A more efficient solution could be to make the external task an asynchronous task that is able to “call back” the GitLab CI/CD pipeline when it is complete, rather than having the Runner poll it. This would require the external task system to have knowledge of the GitLab CI/CD pipeline execution and use the GitLab REST API to notify it of its completion. Putting this together on the external task side may not be so easy.

Solution: AWS Step Functions and Lambda for serverless monitoring of external task

If you are in a restrictive situation where your only option is to have a monitoring component that regularly polls the status of an external task, then you can use AWS Step Functions with AWS Lambda to do this for you.

Using AWS Step Functions with AWS Lambda you can build a serverless workflow which can start the external task and perform periodic status checks against it. It can then notify your GitLab CI/CD pipeline when the external task it is complete. The GitLab Runner only needs to stand up for a short amount of time to make an asynchronous start Step Function execution call. Below is a sequence diagram for this solution.

This solution is more efficient because it only uses serverless compute resources when an action is required, such as starting the external task or checking its status. Most of the time spent is waiting for the next “check external task status” action in which no compute resources are used.

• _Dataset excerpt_
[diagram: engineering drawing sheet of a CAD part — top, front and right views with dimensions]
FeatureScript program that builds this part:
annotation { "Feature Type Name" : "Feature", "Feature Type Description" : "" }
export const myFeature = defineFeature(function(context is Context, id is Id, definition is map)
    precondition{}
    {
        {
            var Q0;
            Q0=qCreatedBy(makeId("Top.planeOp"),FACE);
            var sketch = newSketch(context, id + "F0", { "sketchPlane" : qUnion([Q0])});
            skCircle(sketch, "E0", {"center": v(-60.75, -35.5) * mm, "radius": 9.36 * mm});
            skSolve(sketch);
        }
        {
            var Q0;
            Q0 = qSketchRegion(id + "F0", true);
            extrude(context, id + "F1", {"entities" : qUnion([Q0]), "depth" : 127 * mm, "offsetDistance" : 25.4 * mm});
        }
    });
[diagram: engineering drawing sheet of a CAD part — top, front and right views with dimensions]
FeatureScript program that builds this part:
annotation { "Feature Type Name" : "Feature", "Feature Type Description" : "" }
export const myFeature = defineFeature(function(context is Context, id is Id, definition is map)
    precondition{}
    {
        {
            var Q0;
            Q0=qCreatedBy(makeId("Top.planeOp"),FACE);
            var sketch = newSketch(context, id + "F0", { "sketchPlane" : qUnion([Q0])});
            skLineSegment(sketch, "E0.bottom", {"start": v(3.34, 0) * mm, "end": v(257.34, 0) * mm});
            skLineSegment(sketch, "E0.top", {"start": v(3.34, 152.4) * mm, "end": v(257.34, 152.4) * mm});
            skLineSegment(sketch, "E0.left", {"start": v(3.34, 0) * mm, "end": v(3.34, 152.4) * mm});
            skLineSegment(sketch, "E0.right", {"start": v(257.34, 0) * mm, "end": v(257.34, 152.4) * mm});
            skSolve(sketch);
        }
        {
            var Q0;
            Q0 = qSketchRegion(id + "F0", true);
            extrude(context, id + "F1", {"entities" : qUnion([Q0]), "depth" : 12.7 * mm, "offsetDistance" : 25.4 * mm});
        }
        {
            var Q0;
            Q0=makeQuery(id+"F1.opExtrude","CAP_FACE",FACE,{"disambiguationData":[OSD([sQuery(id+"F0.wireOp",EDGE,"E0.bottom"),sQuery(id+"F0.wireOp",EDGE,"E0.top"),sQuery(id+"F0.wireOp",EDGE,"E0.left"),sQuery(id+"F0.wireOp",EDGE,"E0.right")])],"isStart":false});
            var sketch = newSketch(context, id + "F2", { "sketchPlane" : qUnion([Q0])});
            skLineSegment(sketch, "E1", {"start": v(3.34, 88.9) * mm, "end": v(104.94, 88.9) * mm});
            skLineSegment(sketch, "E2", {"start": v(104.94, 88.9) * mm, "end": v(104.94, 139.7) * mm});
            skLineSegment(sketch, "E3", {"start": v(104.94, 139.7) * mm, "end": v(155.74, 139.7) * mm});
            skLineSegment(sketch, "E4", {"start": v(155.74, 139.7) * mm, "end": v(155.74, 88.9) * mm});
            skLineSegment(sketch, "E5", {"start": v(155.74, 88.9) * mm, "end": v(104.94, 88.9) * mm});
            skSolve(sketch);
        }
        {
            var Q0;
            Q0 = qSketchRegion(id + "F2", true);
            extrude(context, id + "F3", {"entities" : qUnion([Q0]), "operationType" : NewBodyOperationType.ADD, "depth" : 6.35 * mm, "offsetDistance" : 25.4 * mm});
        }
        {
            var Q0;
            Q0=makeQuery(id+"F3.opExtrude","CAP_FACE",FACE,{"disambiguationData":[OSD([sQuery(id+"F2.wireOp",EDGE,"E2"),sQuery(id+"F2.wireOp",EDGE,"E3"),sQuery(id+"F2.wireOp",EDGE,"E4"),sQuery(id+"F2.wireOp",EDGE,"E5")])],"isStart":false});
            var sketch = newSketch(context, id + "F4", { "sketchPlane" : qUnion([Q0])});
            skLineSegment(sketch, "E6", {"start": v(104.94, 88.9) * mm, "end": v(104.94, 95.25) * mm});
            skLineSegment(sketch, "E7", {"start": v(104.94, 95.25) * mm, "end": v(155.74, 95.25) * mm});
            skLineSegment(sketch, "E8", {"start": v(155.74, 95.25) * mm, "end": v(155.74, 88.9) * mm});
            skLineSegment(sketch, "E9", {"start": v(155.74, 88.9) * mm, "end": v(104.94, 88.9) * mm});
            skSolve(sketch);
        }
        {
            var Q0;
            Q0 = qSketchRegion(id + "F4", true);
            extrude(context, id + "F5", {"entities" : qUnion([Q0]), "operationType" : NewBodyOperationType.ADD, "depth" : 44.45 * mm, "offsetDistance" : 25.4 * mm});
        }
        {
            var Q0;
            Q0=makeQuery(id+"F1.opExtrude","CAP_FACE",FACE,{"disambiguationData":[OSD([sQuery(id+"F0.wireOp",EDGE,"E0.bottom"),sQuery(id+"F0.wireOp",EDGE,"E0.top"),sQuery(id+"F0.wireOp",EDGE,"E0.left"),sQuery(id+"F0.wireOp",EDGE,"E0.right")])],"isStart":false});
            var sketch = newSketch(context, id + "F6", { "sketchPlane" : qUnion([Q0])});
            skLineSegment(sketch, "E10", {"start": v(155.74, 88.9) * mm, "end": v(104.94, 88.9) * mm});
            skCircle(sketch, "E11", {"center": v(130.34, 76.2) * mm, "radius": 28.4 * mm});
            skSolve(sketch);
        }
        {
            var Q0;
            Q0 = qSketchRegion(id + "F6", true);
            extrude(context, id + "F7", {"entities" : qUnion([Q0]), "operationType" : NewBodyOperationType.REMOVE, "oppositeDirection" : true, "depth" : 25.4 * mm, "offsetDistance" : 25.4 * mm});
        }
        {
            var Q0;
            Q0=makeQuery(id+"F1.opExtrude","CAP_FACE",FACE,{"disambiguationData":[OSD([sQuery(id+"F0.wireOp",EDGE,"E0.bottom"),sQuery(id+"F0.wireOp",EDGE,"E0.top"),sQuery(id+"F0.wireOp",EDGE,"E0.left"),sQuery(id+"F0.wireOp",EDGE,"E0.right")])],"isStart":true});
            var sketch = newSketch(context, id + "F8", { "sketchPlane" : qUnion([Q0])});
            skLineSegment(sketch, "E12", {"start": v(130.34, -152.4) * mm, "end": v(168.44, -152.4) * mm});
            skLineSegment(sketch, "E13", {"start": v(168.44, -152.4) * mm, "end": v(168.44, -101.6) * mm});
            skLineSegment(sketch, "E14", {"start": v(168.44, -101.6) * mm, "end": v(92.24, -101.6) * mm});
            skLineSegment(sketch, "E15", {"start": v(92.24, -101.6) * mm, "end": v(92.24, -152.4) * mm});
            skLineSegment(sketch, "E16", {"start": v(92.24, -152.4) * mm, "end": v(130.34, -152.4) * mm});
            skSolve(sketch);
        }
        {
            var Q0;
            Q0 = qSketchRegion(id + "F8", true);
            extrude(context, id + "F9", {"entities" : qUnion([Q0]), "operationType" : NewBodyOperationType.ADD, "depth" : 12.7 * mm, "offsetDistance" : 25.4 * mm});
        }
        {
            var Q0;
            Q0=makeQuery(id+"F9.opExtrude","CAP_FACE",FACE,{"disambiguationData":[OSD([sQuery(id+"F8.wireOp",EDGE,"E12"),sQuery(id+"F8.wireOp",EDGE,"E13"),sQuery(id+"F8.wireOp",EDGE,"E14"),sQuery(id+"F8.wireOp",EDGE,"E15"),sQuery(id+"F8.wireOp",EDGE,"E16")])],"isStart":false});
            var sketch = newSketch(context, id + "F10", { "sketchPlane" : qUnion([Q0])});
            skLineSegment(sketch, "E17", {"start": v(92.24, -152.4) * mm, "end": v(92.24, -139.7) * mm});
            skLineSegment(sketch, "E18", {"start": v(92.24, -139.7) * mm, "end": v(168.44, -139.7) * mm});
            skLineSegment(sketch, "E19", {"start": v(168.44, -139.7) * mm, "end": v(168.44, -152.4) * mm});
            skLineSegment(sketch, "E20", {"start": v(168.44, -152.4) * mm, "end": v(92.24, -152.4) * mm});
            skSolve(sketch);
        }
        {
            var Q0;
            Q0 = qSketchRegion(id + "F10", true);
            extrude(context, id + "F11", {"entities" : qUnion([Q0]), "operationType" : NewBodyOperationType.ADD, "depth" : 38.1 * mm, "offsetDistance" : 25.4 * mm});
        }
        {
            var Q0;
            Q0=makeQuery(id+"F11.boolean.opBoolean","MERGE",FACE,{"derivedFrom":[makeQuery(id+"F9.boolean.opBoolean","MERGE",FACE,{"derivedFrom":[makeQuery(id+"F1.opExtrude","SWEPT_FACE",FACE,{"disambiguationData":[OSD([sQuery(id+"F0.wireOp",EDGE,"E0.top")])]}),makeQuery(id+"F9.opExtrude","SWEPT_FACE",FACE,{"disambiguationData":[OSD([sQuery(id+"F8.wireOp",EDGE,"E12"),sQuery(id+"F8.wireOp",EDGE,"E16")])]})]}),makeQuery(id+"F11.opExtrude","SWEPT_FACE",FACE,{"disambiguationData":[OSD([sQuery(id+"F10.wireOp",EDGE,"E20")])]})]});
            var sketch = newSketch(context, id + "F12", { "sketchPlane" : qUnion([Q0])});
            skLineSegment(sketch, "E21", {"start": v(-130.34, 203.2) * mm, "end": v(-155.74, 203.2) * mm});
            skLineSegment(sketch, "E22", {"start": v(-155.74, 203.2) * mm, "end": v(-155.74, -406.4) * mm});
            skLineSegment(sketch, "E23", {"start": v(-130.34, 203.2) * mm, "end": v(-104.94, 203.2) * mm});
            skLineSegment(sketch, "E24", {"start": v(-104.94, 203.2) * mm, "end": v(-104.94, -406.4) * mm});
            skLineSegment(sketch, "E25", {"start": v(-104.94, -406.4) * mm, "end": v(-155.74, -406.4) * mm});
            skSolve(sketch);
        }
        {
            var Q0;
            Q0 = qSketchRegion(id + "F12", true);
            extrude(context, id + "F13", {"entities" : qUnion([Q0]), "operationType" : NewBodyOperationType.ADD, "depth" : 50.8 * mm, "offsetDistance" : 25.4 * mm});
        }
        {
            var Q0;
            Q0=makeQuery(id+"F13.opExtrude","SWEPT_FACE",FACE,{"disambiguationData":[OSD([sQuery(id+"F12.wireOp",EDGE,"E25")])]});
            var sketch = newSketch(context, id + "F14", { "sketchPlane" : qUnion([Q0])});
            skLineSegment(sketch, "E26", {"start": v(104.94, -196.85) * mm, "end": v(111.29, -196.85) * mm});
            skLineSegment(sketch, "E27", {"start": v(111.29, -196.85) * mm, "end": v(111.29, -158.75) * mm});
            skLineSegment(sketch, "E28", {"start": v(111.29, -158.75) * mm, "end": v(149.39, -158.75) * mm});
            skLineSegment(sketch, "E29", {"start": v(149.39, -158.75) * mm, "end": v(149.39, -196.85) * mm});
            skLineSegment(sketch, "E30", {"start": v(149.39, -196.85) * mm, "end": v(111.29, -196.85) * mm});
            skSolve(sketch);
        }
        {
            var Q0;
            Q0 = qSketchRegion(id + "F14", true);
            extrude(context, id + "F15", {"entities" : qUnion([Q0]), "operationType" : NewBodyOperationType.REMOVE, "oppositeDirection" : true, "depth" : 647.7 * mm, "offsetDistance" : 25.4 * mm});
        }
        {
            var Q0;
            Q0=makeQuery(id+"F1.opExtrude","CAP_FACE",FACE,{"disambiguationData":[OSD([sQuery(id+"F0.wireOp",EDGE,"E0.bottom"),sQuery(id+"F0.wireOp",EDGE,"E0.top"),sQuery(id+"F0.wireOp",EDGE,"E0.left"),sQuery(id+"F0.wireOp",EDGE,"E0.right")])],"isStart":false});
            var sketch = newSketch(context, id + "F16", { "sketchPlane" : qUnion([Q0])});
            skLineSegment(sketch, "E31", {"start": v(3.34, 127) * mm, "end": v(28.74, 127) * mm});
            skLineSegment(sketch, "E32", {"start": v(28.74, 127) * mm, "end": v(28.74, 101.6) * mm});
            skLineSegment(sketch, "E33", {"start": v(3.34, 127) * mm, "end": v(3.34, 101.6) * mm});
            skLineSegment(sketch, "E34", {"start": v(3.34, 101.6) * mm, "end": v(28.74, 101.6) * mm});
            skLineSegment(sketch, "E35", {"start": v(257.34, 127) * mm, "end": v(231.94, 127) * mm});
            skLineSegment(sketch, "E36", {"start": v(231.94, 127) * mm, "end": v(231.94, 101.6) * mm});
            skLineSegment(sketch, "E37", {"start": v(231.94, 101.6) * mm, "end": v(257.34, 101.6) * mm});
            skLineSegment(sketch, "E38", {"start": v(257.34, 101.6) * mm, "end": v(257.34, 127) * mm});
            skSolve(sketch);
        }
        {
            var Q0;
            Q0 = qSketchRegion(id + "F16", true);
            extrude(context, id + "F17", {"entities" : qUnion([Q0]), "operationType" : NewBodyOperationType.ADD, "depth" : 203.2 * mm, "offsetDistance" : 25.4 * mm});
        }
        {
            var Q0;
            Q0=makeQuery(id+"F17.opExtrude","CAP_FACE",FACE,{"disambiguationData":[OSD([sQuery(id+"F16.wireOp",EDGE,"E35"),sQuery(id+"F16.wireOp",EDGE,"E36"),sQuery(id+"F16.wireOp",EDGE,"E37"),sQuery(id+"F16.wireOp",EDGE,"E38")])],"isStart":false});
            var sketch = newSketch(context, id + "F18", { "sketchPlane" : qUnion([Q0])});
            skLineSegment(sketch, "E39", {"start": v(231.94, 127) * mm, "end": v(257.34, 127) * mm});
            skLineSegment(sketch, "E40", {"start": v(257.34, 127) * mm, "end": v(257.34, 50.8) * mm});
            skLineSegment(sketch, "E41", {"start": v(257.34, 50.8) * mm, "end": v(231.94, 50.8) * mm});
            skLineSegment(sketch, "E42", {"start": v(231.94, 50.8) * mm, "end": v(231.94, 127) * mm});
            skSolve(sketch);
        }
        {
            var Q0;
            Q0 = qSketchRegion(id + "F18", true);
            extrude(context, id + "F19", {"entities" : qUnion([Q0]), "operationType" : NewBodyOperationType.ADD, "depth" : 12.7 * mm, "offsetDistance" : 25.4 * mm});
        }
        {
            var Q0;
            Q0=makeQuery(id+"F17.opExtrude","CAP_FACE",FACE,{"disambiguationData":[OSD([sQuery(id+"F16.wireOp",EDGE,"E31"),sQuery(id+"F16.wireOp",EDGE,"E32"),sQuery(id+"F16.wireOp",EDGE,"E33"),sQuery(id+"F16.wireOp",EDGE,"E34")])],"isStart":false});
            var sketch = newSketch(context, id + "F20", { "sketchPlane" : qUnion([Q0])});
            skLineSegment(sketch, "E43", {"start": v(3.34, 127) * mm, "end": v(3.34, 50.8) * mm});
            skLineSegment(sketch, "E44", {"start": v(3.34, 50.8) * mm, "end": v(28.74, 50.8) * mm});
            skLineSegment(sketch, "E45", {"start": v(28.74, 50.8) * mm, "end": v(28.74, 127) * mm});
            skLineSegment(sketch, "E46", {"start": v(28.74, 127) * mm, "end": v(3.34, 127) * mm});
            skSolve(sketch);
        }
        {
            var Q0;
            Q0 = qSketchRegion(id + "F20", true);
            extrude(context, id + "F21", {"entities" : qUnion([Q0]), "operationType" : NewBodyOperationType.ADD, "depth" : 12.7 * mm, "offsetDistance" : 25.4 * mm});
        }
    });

• _Goal_
Continue the text on monitoring an external task from a GitLab CI/CD pipeline with AWS Step Functions and Lambda, starting after its last sentence.

• _Exercise result_
Below is a image of the Step Function state machine to achieve the solution:

The steps of a successful execution are described below:

GitLab CI/CD pipeline (runner) make a Step Function start execution call on the state machine (see here).
The state machine first uses a Lambda function to start the external task (Mock start async external task) (see here).
The state machine then enters a loop to poll the external task for it’s status (Wait X Seconds → Poll external task status → External task COMPLETE? → repeat ).
1. The time to wait between each poll iteration is configurable and provided by the execution input to the Wait state (Wait X Seconds)
2. A Lambda function is used to check the external task status (Poll external task status), the output of which is then passed to the Choice state (External task COMPLETE?) (see here).
3. If the Choice state (External task COMPLETE?) receives a input of “COMPLETE”, the loop is then exited. Otherwise the default route is re-enter the Wait state (Wait X Seconds) and repeat the loop.
A successful completion of the external task should result in using a Lambda function to call back the GitLab CI/CD pipeline with a success message (Callback GitLab Success) (see here).

If the Choice state (External task COMPLETE?) receives a “FAILED” input due to the external task returning a failure status, then a Lambda function is used to call back the GitLab CI/CD pipeline with a fail message (Callback GitLab Fail).

Any errors occurring in the Mock start async external task and Poll external task status Lambda functions will also be directed to call back the GitLab CI/CD pipeline with a fail message (Callback GitLab Fail).

You can find the Step Function state machine .asl.json file here.

GitLab CI/CD pipeline async callback with AWS Step Functions

To gain the cost savings benefit of reducing GitLab runner uptime, the GitLab CI/CD pipeline definition (.gitlab-ci.yml file) needs to be configured to:

Start the Step Function state machine execution.
Wait for a call back from the Step Function state machine with the external task result.

This can be achieved with two jobs in the GitLab CI/CD pipeline.

An example .gitlab-ci.yml file is available here. The example uses OpenID Connect to provide access to AWS (see: https://docs.gitlab.com/ci/cloud_services/aws/).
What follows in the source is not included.